>>>
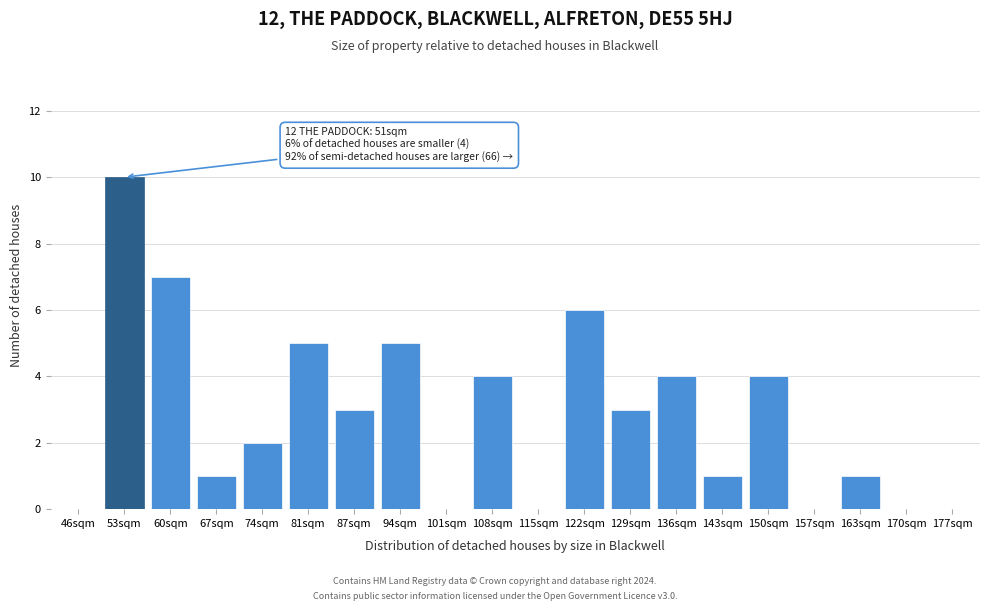

Reading left to right, list all the values displayed in this chart.

46sqm=0	53sqm=10	60sqm=7	67sqm=1	74sqm=2	81sqm=5	87sqm=3	94sqm=5	101sqm=0	108sqm=4	115sqm=0	122sqm=6	129sqm=3	136sqm=4	143sqm=1	150sqm=4	157sqm=0	163sqm=1	170sqm=0	177sqm=0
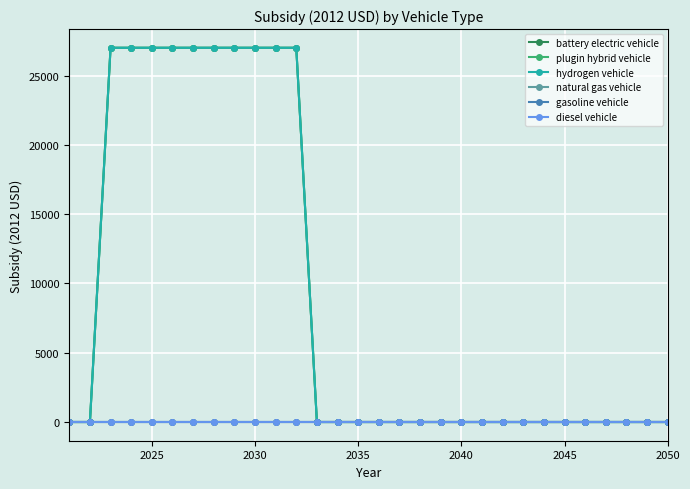

Does the chart have visible grid lines?

Yes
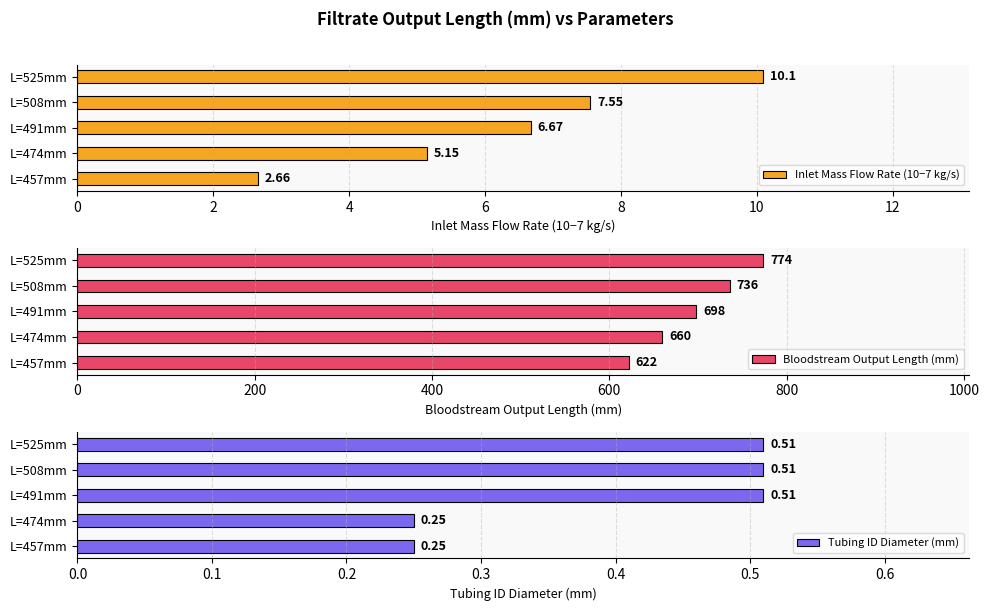

What is the sum of the Inlet Mass Flow Rate (10−7 kg/s) values at L=508mm and L=474mm?

12.7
<<<
- _Problem to work on_:
Print every one of the rows above again, word for word, leaving out the pictures.

- _Response below_:
Reading left to right, list all the values displayed in this chart.

46sqm=0	53sqm=10	60sqm=7	67sqm=1	74sqm=2	81sqm=5	87sqm=3	94sqm=5	101sqm=0	108sqm=4	115sqm=0	122sqm=6	129sqm=3	136sqm=4	143sqm=1	150sqm=4	157sqm=0	163sqm=1	170sqm=0	177sqm=0

Does the chart have visible grid lines?

Yes

What is the sum of the Inlet Mass Flow Rate (10−7 kg/s) values at L=508mm and L=474mm?

12.7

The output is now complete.